[[ TEXT BLOCK, beginning ]]

- Interactive map of Supreme Court of the United States
- 38°53′26″N 77°00′16″W﻿ / ﻿38.89056°N 77.00444°W
- Established: March 4, 1789; 237 years ago
- Location: Washington, D.C.
- Coordinates: 38°53′26″N 77°00′16″W﻿ / ﻿38.89056°N 77.00444°W
- Composition method: Presidential nomination with Senate confirmation
- Authorised by: Constitution of the United States, Art. III, § 1
- Judge term length: life tenure, subject to impeachment and removal
- Number of positions: 9 (by statute)
- Website: supremecourt.gov

= List of United States Supreme Court cases, volume 39 =

This is a list of cases reported in volume 39 (14 Pet.) of United States Reports, decided by the Supreme Court of the United States in 1840.

[[ TEXT BLOCK, end ]]
[[ INFORMATION, beginning ]]

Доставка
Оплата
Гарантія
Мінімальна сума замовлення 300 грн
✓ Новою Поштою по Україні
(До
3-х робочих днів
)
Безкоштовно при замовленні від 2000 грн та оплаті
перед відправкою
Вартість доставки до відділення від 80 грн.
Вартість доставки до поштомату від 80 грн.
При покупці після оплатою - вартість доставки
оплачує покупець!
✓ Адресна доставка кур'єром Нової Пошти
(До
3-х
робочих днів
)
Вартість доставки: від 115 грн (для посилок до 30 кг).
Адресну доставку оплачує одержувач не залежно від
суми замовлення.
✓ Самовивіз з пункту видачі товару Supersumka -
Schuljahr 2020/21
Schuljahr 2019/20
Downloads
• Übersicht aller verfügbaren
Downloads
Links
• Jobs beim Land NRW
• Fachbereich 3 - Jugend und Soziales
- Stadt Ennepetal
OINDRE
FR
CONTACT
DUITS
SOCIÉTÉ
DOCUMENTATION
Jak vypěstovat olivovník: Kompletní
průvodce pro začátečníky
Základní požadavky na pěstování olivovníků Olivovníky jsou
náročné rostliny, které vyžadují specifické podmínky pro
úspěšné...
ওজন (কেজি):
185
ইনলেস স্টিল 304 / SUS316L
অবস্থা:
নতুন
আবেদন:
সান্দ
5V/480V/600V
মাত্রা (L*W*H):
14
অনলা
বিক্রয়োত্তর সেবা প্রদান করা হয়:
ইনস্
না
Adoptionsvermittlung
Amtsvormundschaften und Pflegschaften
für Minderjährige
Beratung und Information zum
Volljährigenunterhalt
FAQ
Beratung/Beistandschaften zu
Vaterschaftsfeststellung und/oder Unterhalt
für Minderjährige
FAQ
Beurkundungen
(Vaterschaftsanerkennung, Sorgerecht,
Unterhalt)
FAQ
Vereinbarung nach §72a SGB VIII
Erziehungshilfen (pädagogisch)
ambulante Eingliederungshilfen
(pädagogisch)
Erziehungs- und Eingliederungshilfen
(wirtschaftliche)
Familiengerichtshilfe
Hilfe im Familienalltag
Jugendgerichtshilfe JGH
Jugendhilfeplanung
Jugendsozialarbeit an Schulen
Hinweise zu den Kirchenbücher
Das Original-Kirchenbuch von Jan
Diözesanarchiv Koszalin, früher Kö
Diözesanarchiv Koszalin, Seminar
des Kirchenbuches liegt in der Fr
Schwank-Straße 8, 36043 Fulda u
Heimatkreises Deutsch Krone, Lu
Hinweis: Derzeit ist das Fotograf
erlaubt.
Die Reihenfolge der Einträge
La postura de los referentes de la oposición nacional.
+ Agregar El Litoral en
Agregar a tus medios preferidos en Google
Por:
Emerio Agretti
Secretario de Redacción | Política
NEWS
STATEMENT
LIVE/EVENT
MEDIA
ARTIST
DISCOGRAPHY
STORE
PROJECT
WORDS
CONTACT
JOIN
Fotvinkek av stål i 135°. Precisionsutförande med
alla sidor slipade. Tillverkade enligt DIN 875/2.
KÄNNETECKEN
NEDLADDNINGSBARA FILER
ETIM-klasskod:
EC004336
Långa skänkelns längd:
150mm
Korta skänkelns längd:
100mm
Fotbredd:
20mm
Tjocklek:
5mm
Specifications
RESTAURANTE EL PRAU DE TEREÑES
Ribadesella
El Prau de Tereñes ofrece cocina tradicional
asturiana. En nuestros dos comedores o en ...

[[ INFORMATION, end ]]

= CHECK YOUR UNDERSTANDING =
[a] Quote the text about the Supreme Court from "- Interactive map" to "9 (by statute)".
[b] Please extend the text about the Supreme Court, picking up after its last sentence.
The rows have no connection to the text about the Supreme Court.

= RESULTS BY TASK =
[a]
- Interactive map of Supreme Court of the United States
- 38°53′26″N 77°00′16″W﻿ / ﻿38.89056°N 77.00444°W
- Established: March 4, 1789; 237 years ago
- Location: Washington, D.C.
- Coordinates: 38°53′26″N 77°00′16″W﻿ / ﻿38.89056°N 77.00444°W
- Composition method: Presidential nomination with Senate confirmation
- Authorised by: Constitution of the United States, Art. III, § 1
- Judge term length: life tenure, subject to impeachment and removal
- Number of positions: 9 (by statute)

[b]
== Nominative reports ==
In 1874, the U.S. government created the United States Reports, and retroactively numbered older privately published case reports as part of the new series. As a result, cases appearing in volumes 1–90 of U.S. Reports have dual citation forms; one for the volume number of U.S. Reports, and one for the volume number of the reports named for the relevant reporter of decisions (these are called "nominative reports").

=== Richard Peters, Jr. ===
Starting with the 26th volume of U.S. Reports, the Reporter of Decisions of the Supreme Court of the United States was Richard Peters Jr. Peters was Reporter of Decisions from 1828 to 1843, covering volumes 26 through 41 of United States Reports which correspond to volumes 1 through 16 of his Peters's Reports. As such, the dual form of citation to, for example, Irvine v. Lowry is 39 U.S. (14 Pet.) 293 (1840).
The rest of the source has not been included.